Groupon for one, please.

For $6 billion, this site would be sold in a nanosecond (possibly with a kidney included), but Groupon looked the multi-billion dollar offer in the face and decided to walk away. Chicago Breaking Business {via TechCrunch} reports that two sources close to the deal have confirmed that Groupon has decided to stay independent, possibly in advance of a IPO filing, though a decision on that won’t come until 2011.

How could anyone possibly walk away from $6 billion? According to Kara Swisher at AllThingsD, the $500 million annual revenues that everyone’s been tossing around (including us) are actually closer to $2 billion. While that figure doesn’t take into consideration what Groupon pays out to merchants, most estimates have Groupon taking a 50% cut of each deal that passes through its site, which means the company could be seeing $1 billion from the deals that pass through their system. Considering this is still in a span of just 2 years, heading for an IPO might make more sense. With their own focus on acquisitions – of both smaller companies outside the US and new customers – Groupon hasn’t been resting on their first to market status to grow, and it’s obviously working out amazingly well. If they hit $3 billion in revenue next year, an IPO could easily see the company valued at much more than the $6 billion Google offered.

Only time will tell if this is the right move: when Facebook turned down a $2 billion offer from Yahoo!, many observers who’d seen Friendster’s rise and fall thought it was a risky move. Today the company is valued somewhere close to $50 billion and it looks like the right bet. As successful as they’ve been, it’s still impossible to know for sure if Facebook will continue to hold the number one social network spot that MySpace once held, and officially conceded. For Groupon, the loudest criticisms of their multi-billion dollar valuation have been over the fact that the model can be easily duplicated, and that there’s not much that would keep someone loyal to Groupon exclusively.
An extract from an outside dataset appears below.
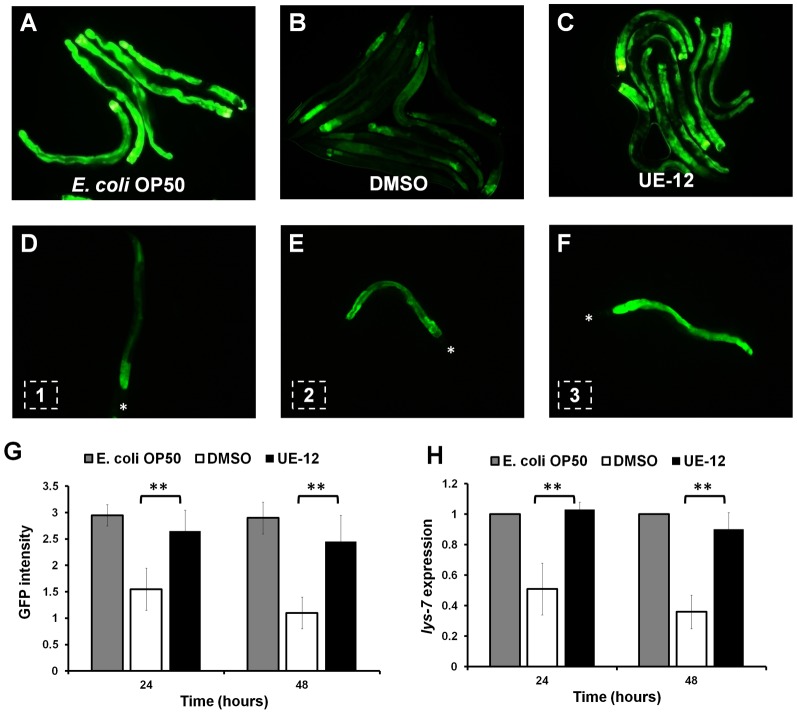
UE-12 replenishes the repressed expression of the lys-7 defense gene.Representative fluorescence micrographs of the population of transgenic plys-7::gfp worms (A) fed on E. coli OP50 (uninfected), (B) infected with S. aureus in the absence of UE-12 (animals were exposed to DMSO only) and (C) infected with S. aureus in the presence of UE-12 (100× magnification). (D,E,F) The criteria used for scoring of plys-7::gfp transgene expression upon S. aureus infection in the presence and absence of extract. Each worm was given a score of 1, 2 or 3 depending on the GFP intensity observed. Asterisks mark the head of the worms. (G) Bars represent the mean ± SD of GFP intensity scores (expressed in arbitrary units) corresponding to the lys-7 expression for each worm (n = 20) according to the criteria presented in panels D, E and F. (H) qRT-PCR analysis of lys-7 mRNA shows significant induction of lys-7 expression in infected animals following treatment with UE-12 at 24 and 48 hpi. **A significant difference between untreated (DMSO) and UE-12-treated worms (p<0.001).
While they may not be the only daily deal site that customers keep up with, Groupon is quickly turning the space into a winner take most market and sometimes that’s enough to build a defensible business on. The momentum Groupon has going for them at the moment may be a challenge to sustain, but it would be an even tougher battle for competing companies to overtake them.

Meanwhile, this puts Google back to square one. Amazon recently offered competitor LivingSocial $175 million, BuyWithMe is the next largest competitor, but not in enough cities for Google to spend money on an acquisition rather than trying to build its own product and sales force. Will we see Google Deals/Goopons making their way into local listings? Google branded products have been hit (Maps, Earthview, Gmail, News) and miss (Video, Buzz, Wave, Froogle, Base) so it’s difficult to say how they’ll move forward, but we can’t see them walking away from the  daily deal model after what was on the table.